[Hiver 2011]
Les œuvres présentées dans ce numéro se caractérisent par l’accumulation d’un nombre important d’images et un travail en série parfois systématique, parfois intuitif et fragmentaire. On repère ainsi dans certaines d’entre elles un mode itératif qui opère soit dans le dispositif formel, soit dans l’objet d’investigation ou dans un motif. Mais ces œuvres comportent toutes une dimension narrative qui met autant l’accent sur le dispositif que sur le récit proprement dit. D’où son incomplétude, sa fragmentation, son caractère ludique; d’où sa nature plus virtuelle que réellement actualisée.
Les prises de vue de chambres noires de Michel Campeau relèvent d’une sorte d’enquête systématique sur un ordre de réalité en voie de disparition. Pourtant, la démarche ne se veut ni neutre ni objective. Pour qualifier l’esthétique de sa série, Campeau évoque plutôt le constat d’un expert en sinistres. Les éclairages froids et directs tout comme les cadrages serrés permettent de montrer les traces d’usure et le bricolage des installations, rendant ainsi tangibles l’usage des lieux et leur obsolescence. De la sorte, et sans nous raconter le détail de vies individuelles, ces images retracent en quelque sorte la petite histoire de la photographie, en évoquant le vécu et l’ingéniosité de ses artisans.
Les Histoires d’Alain Pratte se présentent comme des récits en suspens, comme des arrêts sur image d’un scénario où ne seraient donnés que quelques-uns des plans de la narration.
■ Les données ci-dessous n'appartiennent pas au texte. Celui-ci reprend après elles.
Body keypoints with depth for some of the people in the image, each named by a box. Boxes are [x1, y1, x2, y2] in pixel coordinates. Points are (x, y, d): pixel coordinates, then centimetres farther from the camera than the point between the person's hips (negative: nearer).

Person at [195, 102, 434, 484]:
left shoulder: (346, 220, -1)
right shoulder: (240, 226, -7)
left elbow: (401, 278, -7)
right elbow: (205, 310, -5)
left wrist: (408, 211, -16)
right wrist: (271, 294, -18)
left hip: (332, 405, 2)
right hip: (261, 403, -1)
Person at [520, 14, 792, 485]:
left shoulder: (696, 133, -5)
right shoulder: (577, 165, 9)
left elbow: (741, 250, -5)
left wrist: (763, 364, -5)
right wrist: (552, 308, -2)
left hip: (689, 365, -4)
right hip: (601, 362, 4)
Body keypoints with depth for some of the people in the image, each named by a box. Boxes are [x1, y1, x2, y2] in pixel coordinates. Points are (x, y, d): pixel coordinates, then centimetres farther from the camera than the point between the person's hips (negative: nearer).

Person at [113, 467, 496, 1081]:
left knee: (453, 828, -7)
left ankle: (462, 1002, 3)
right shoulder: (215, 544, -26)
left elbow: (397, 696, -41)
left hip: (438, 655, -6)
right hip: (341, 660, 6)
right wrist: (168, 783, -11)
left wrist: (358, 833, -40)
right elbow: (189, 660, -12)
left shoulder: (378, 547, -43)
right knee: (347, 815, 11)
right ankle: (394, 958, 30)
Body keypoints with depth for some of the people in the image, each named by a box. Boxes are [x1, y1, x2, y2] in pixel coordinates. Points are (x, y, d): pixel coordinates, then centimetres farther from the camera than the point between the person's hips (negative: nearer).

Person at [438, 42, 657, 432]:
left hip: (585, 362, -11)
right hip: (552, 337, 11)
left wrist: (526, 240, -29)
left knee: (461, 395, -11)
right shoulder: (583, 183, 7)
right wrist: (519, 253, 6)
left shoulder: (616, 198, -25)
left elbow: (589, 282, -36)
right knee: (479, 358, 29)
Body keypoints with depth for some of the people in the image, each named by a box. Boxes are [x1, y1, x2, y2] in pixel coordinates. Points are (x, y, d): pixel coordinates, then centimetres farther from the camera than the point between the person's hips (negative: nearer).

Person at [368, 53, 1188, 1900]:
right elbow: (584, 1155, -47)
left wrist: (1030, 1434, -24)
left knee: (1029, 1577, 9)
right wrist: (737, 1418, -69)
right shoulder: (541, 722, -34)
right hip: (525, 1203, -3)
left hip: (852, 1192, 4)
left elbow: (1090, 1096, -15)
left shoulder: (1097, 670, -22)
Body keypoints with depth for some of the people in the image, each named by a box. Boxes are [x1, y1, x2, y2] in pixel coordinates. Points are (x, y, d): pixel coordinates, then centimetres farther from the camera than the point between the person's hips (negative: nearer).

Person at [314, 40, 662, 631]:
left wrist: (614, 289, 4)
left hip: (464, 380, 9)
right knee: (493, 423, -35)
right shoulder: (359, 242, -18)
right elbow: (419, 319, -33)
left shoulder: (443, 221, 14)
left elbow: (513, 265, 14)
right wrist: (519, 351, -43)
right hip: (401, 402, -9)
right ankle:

En ce sens, ses images sont des dispositifs narratifs qui appellent à une projection dans le récit. Faites de petits moments, de détails et d’ambiances, comme saisies au hasard d’une déambulation dans la ville, ses photographies se proposent comme des récits intérieurs teintés d’une atmosphère distante et mélancolique. La facture même de ces images, qui regroupent dans une grille toujours identique plusieurs petites fenêtres autour d’une plus grande, renforce cette perception d’un regard qui esquisse des séquences narratives.
Attractions, de Yan Giguère, s’offre comme une constellation d’images de lieux urbains et de jardins, rythmée par la texture, le format et le rapprochement des images. Tout entière modulée par les forces d’attraction, la pièce prend la forme d’une fresque murale faite de condensations et d’enchaînements séquentiels, ponctuée d’un travail sériel sur le motif floral. La vision sous-jacente à cet univers très personnel se fonde sur une exploration systématique et émerveillée des modalités de perception et de traduction d’une multitude d’appareils photographiques, souvent désuets. Il en résulte une évocation intime et poétique d’un univers, une cartographie affective des lieux de vie de l’artiste.
Avec Before Photography, Chuck Samuels s’attache à une exploration de la transmission des valeurs et de la culture en se réappropriant des éléments du récit familial et de la culture cinématographique de son enfance. Combinant photographie et vidéo, Before Photography utilise à la fois la déconstruction narrative et le travail sériel pour ausculter, sur un mode ludique qui prend des allures faussement autobiographiques, la fabrication de son identité de photographe. En multipliant les jeux de rôle et en brouillant l’écoute des récits qu’il ne livre que par bribes, Chuck Samuels s’y dépeint en une sorte de Zelig de la photo pour mieux montrer la complexité et la dimension contextuelle du nœud identitaire.